Perfume Genius: ‘Fool’ Music Video Review

Mike Hadreas, better known as Perfume Genius, has released a new music video for “Fool,” his third single off Too Bright. Once again, Charlotte Rutherford directed the video, as she directed the video for “Grid” a few months before. Rutherford is a photographer and visual artist based out of London. Her aesthetic is playfully colorful, retro, and it flirts excessively with femininity. She has worked with Marina & the Diamonds, Little Boots, and Le1f. The “Fool” music video is another attempt by Perfume Genius heralding the feminine, the sissy, and the queer, and counter-producing it as an ideal.

The video opens with Hadreas in a white coat, blue jeans, his now-signature lipstick, and bronze rollerblades – of course. He moves around a suburban street in London, with close-up shots of his rear end. It then cuts to him cruising through a convenience store, with the back of his white coat reading, “Extra Special.” He effortlessly skates his way around the store, and drops some bills at the cash register as he sweeps on out. The cashier grabs the bills and holds them close to his chest, as if Hadreas is a local celebrity or some worshipped hero.

As the song takes a drastic switch, the video itself does, too. Hadreas’ words become echoic and almost indistinguishable. He goes from overconfident to self-deprecating in seconds. The music transforms to atmospherical as strings build up around him. Hadreas struggles to be heard over the insurmountable noise, so he wails. The video portrays this intimately, as Hadreas dances alone with a deep red boa. He then rollerblades into a church-like room, with a cross on a table surrounding by candles. Behind the table stand four men in black bird-like costumes. They are all painted, winged, and have beaks. Hadreas is on his knees, pleading with them as he holds up a toy, baby chick.

The song literally snaps back to its confident tone once again. Drums kick in, and Hadreas is now in a performance studio, where him and his winged friends dance in front of three judges. They are all in suits and appear executive-like. At first they seem displeased by them, until Hadreas crawls up on their desk, bending, stretching, and posing for them. They jump up and giddily throw money at him. The ridiculousness of the video is off-putting, but purposefully so. In fact, most of Perfume Genius’ new songs and videos are meant to make you think, look deeper, and question it. It’s in your face, confident, and has an air all its own. Like Queen and “Grid,” you can’t just shrug off the song or say “I like it,” there’s more depth to it. It sits and stirs within you disparate emotions, and that’s exactly what Hadreas is trying to do.

The ending lyrics of “Fool” are, “I plume and I plume / like a buffoon.” To plume is to spread out like a feather, or, to feel great satisfaction. The video here allocates for both meanings. In a sense, Hadreas receives great pride in acting out of line. By pluming, he regains his self-confidence and the attention of onlookers. Charlotte Rutherford and Mike Hadreas deliver yet again another playful and offbeat music video with multiple, introspective layers for the viewer to dissect.

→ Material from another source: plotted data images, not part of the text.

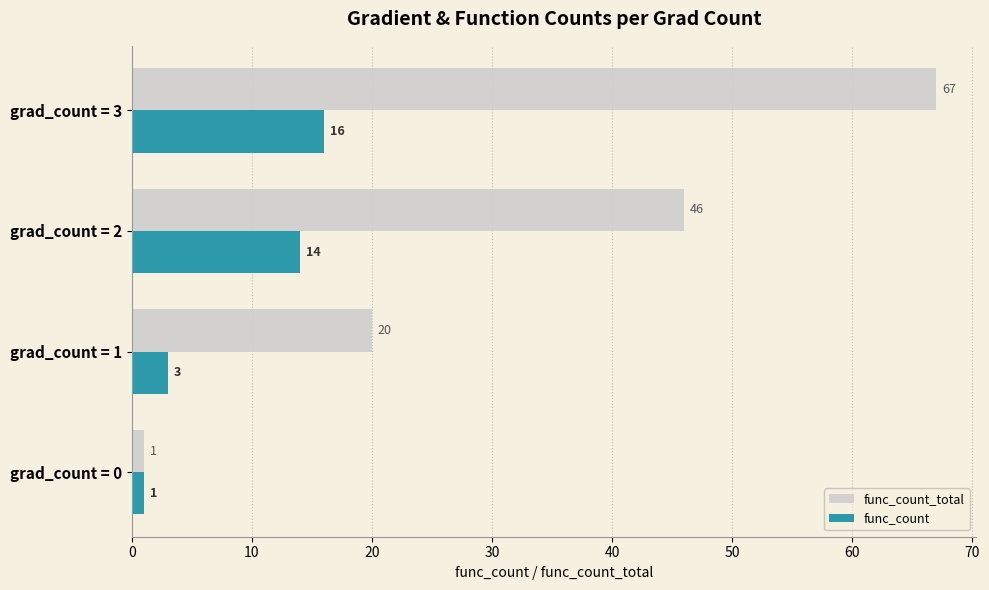

Where is func_count_total nearest to the value 34?

grad_count = 2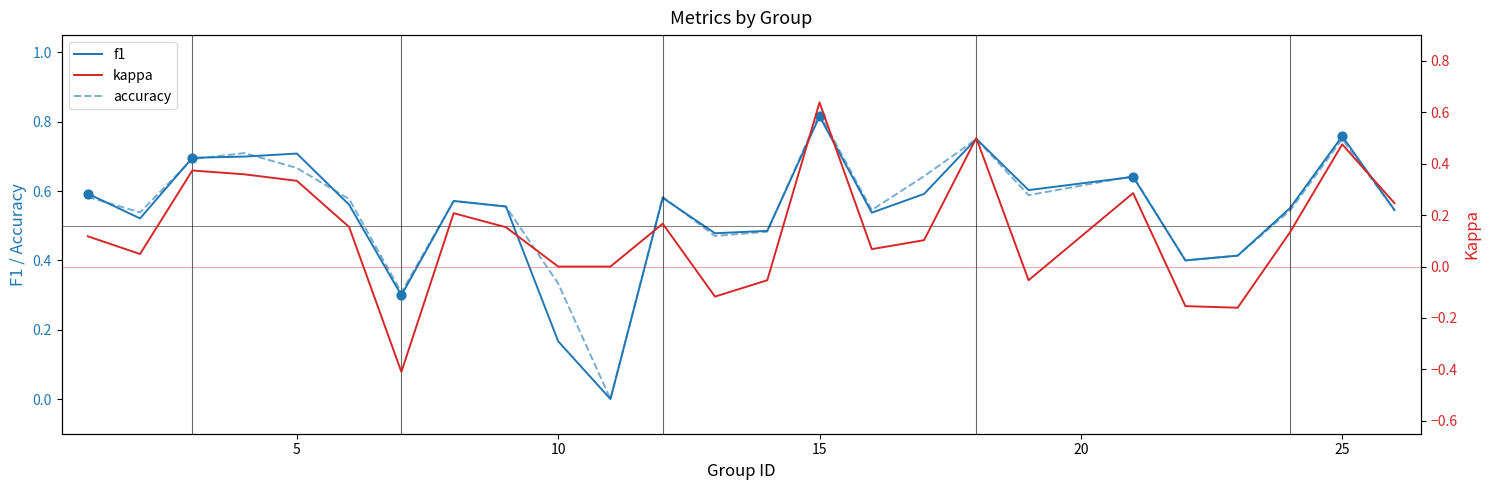

At which label does f1 reach its peak?

15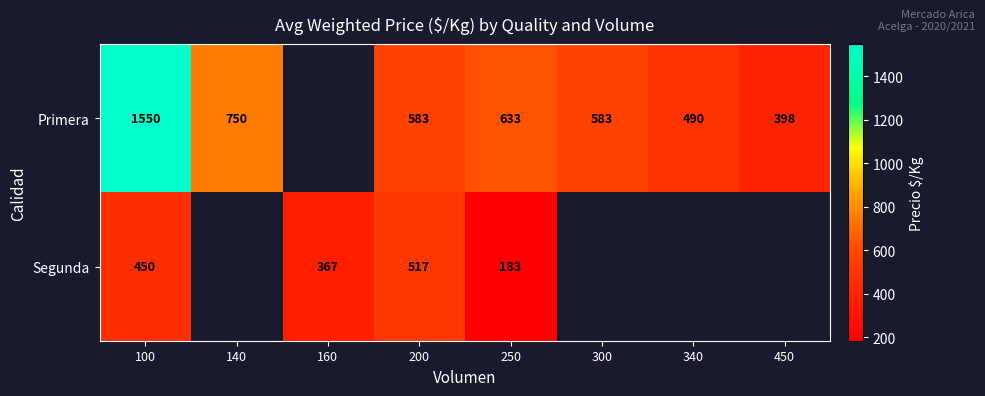

How many data points does each series have?

8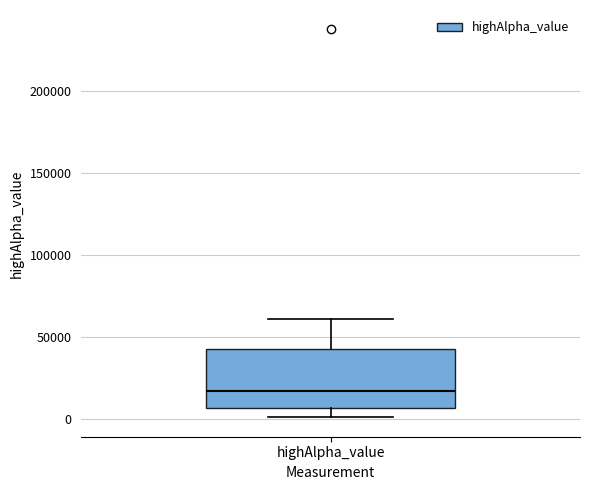

Transcribe this box plot: give where the median line is, the range the box spans, and where the two whiskers end, as read against the y-axis. The values are not printed on the chart, so give them approximately, as read against the axis.

median 15000, box 5000 to 45000, whiskers 0 to 60000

Although the song has three distinct parts to it and the video replicates that, it’s a little too detached to fully understand or enjoy as one unit. However, it’s a clever addition to the visual element of what makes Perfume Genius so unique. The last shot shows Hadreas sitting on the judge’s table with the winged back-up dancers on their knees looking up at him. He once again regains his power, still in his rollerblades.